India’s Performative Allyship




Seeing someone be a woke social-justice warrior is not uncommon; everyone aspires to be an activist. “Wokeness” dug its roots in the modern-day pop culture, establishing as an adjective that puts everyone under a good light.


With all of India showing up for #BlackLivesMatter, questioning state-sponsored violence and asking for defunding of the police, the performative nature of wokeness is evidently seen. Let me tell you, we need to be aware of the complex structures that lead to societal oppression. But, to choose what injustice to stay silent to is not only a privilege but also a damaging move.


Why didn’t “I can’t breathe” not remind us of the migrant workers who were killed by the apathy of the Government? Why did we not think of the students, activists and protesters who were abused during the Delhi Pogrom? Why are we turning a blind eye to the injustices in Kashmir? Why didn’t we recall the death of several manual scavengers? How are we not thinking about Devika, the Dalit woman who had to kill herself due to the lack of access to educational facilities? Where are our voices when citizens continue to remain political prisoners under various draconian laws?


India reeks of this hypocrisy where police brutality in America is questioned but these citizens remain silent spectators to the brutality in India. Why do we not think of the marginalized communities that can’t breathe in the unquestioned injustices against them?


It isn’t wrong to voice out opinions in support of issues that other societies face. There was outpouring support for Sudan, Hong Kong and Palestine. But, what stops us from resisting the injustices the oppressed face in India?

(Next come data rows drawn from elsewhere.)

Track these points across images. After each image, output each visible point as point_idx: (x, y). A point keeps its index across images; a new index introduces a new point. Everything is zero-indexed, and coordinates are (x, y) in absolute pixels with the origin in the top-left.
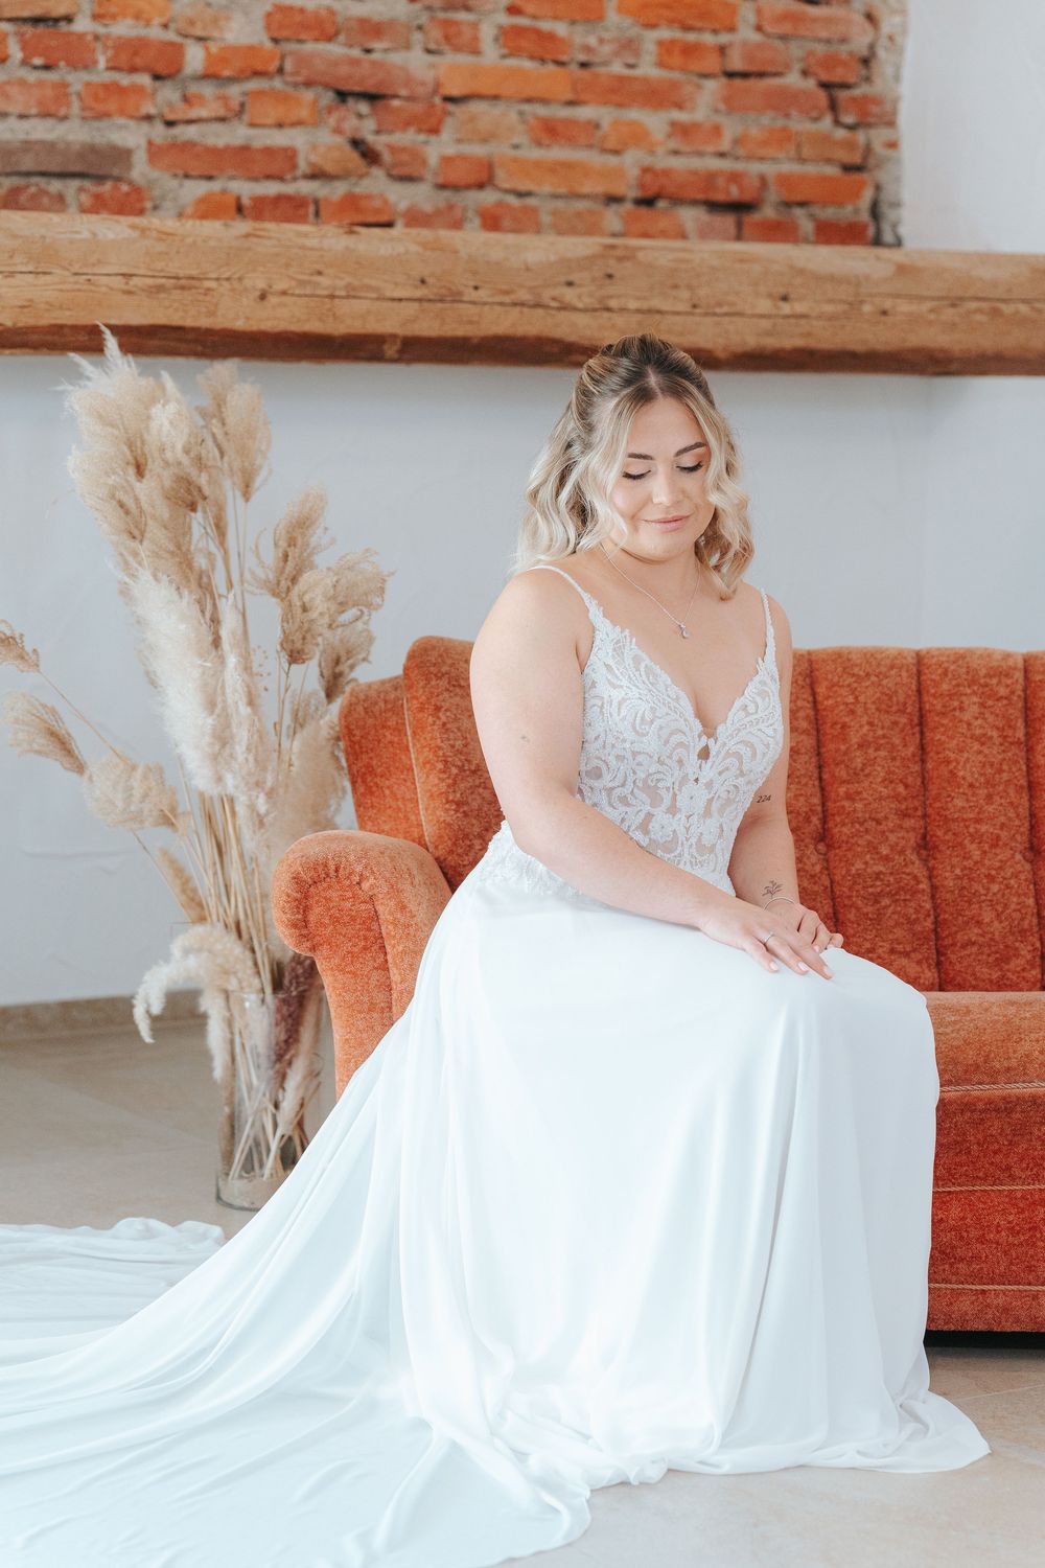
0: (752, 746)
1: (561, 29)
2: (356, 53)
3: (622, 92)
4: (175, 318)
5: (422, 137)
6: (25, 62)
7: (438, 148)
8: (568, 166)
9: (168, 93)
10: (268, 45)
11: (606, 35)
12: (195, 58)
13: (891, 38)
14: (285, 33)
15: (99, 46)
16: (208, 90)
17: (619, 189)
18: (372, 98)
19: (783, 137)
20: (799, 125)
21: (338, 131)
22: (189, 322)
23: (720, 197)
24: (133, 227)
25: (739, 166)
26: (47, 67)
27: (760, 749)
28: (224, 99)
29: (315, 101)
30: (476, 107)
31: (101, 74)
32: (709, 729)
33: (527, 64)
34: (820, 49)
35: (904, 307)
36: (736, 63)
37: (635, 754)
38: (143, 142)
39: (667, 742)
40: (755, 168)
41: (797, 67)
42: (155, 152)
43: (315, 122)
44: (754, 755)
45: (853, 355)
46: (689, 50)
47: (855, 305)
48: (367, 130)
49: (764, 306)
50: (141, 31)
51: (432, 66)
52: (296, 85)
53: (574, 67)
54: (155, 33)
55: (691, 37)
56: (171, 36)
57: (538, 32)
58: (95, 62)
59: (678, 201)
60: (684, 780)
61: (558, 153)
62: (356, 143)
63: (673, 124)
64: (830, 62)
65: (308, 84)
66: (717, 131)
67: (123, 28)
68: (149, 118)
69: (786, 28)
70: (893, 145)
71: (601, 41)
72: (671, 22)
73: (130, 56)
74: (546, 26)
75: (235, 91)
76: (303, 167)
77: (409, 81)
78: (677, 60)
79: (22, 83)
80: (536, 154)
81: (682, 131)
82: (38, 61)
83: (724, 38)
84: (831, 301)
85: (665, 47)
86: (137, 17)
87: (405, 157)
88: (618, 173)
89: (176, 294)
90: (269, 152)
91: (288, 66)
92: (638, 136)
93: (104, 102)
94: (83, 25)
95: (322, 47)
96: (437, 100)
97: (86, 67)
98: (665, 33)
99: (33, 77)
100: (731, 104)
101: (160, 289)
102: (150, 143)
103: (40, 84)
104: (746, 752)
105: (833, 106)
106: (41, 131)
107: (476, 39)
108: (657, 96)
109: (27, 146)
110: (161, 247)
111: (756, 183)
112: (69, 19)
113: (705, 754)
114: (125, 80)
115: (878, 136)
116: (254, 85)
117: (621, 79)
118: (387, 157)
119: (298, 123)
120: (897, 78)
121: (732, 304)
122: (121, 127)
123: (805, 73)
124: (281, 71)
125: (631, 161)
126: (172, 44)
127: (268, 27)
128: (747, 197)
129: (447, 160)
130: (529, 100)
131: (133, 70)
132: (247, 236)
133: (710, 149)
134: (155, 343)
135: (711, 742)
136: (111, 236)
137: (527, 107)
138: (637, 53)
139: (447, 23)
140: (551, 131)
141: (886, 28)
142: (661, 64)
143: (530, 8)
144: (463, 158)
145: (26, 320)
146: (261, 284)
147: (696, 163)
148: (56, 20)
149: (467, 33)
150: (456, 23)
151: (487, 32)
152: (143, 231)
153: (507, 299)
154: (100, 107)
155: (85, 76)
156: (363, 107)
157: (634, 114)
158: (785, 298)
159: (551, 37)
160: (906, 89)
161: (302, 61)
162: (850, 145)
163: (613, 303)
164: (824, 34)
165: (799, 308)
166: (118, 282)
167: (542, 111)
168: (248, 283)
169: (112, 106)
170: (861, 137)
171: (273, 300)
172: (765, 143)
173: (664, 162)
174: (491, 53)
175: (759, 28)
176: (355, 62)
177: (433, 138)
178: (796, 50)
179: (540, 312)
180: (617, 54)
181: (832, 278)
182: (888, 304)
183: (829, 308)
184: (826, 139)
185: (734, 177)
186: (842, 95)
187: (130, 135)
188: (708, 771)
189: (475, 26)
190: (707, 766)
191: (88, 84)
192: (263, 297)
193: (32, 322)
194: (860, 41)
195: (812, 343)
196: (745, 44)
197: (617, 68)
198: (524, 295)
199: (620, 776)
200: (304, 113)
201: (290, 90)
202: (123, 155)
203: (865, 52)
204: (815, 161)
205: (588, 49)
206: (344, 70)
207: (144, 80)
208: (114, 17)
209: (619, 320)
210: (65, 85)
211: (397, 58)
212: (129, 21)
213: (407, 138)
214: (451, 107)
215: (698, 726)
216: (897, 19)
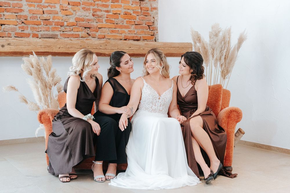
0: (166, 98)
1: (113, 20)
2: (87, 23)
3: (121, 27)
4: (48, 51)
5: (96, 33)
6: (43, 25)
7: (97, 34)
8: (115, 35)
9: (63, 28)
10: (75, 22)
11: (119, 20)
12: (65, 24)
13: (156, 20)
14: (78, 21)
15: (53, 23)
16: (68, 27)
17: (122, 38)
18: (89, 28)
19: (143, 32)
20: (145, 30)
21: (85, 32)
22: (50, 51)
23: (135, 39)
24: (42, 40)
25: (137, 35)
26: (47, 25)
27: (167, 98)
28: (70, 29)
29: (82, 29)
30: (102, 29)
31: (54, 26)
32: (160, 95)
33: (109, 24)
34: (147, 21)
35: (146, 48)
36: (136, 23)
37: (149, 99)
38: (59, 34)
39: (153, 97)
40: (139, 36)
41: (144, 24)
42: (61, 35)
43: (82, 31)
44: (166, 99)
45: (140, 54)
46: (130, 22)
47: (140, 48)
48: (89, 32)
49: (127, 48)
50: (59, 21)
51: (97, 24)
52: (79, 27)
53: (115, 24)
54: (60, 21)
55: (130, 20)
56: (63, 21)
57: (111, 20)
58: (53, 24)
59: (129, 39)
60: (157, 102)
61: (114, 34)
62: (88, 33)
63: (129, 30)
64: (148, 23)
65: (81, 27)
66: (134, 31)
67: (56, 20)
68: (60, 31)
69: (142, 19)
70: (157, 32)
71: (119, 21)
72: (128, 18)
73: (57, 24)
74: (111, 19)
75: (71, 28)
76: (80, 36)
77: (94, 26)
78: (128, 23)
79: (43, 27)
80: (111, 34)
81: (130, 31)
82: (45, 24)
83: (135, 20)
84: (137, 48)
85: (127, 22)
86: (58, 19)
87: (93, 35)
88: (121, 36)
89: (48, 48)
90: (76, 35)
91: (78, 24)
92: (124, 32)
93: (54, 29)
94: (51, 20)
95: (82, 22)
96: (97, 28)
97: (51, 25)
98: (127, 20)
99: (45, 26)
100: (136, 28)
101: (45, 47)
102: (60, 34)
103: (46, 27)
104: (165, 99)
105: (149, 28)
106: (46, 33)
107: (102, 21)
108: (126, 27)
109: (44, 34)
110: (45, 42)
111: (140, 37)
112: (49, 19)
113: (159, 99)
114: (57, 26)
115: (155, 32)
116: (74, 27)
117: (121, 25)
118: (91, 35)
119: (80, 31)
120: (157, 25)
121: (123, 48)
122: (57, 32)
123: (145, 24)
124: (77, 25)
125: (123, 35)
126: (63, 22)
127: (75, 20)
128: (138, 39)
129: (99, 35)
130: (109, 28)
131: (58, 25)
132: (57, 41)
133: (134, 33)
134: (45, 54)
135: (160, 97)
136: (39, 41)
137: (109, 29)
138: (124, 22)
139: (99, 19)
140: (113, 31)
141: (155, 19)
142: (127, 23)
143: (109, 17)
144: (101, 35)
145: (27, 51)
146: (59, 47)
147: (132, 35)
148: (48, 20)
149: (101, 20)
150: (100, 19)
151: (104, 20)
152: (43, 40)
153: (92, 48)
154: (54, 30)
155: (51, 26)
156: (88, 29)
157: (123, 29)
158: (130, 48)
159: (112, 20)
160: (158, 26)
161: (80, 24)
162: (152, 33)
163: (107, 48)
164: (147, 20)
165: (132, 49)
166: (40, 46)
167: (111, 29)
168: (57, 46)
169: (55, 30)
170: (153, 31)
171: (61, 48)
172: (141, 32)
173: (127, 35)
174: (104, 23)
175: (139, 19)
176: (86, 24)
177: (97, 33)
178: (144, 22)
179: (97, 49)
180: (121, 22)
181: (136, 45)
182: (144, 48)
183: (136, 49)
184: (148, 32)
185: (137, 36)
186: (150, 27)
187: (58, 33)
188: (160, 101)
189: (102, 19)
190: (160, 100)
191: (52, 27)
192: (59, 48)
193: (28, 51)
194: (152, 20)
195: (134, 53)
196: (137, 21)
197: (121, 24)
198: (95, 48)
199: (148, 102)
200: (80, 30)
201: (78, 27)
202: (57, 35)
203: (153, 22)
204: (147, 35)
205: (117, 22)
206: (85, 25)
207: (59, 26)
208: (55, 19)
209: (108, 50)
210: (49, 27)
211: (92, 23)
212: (57, 20)
213: (94, 33)
214: (99, 29)
215: (158, 95)
216: (157, 18)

Allyship is difficult. An ally has to constantly understand, empathize and remain angry against injustices. There is a lot of learning and unlearning that goes into it. Those who are privileged in the society should do the labour of being a part of the struggle of the vulnerable. Those with power can challenge the structures that put them in a position of power.


Instead of the performative resistance, we need to collectively work to dismantle the systematic power and control in all societies.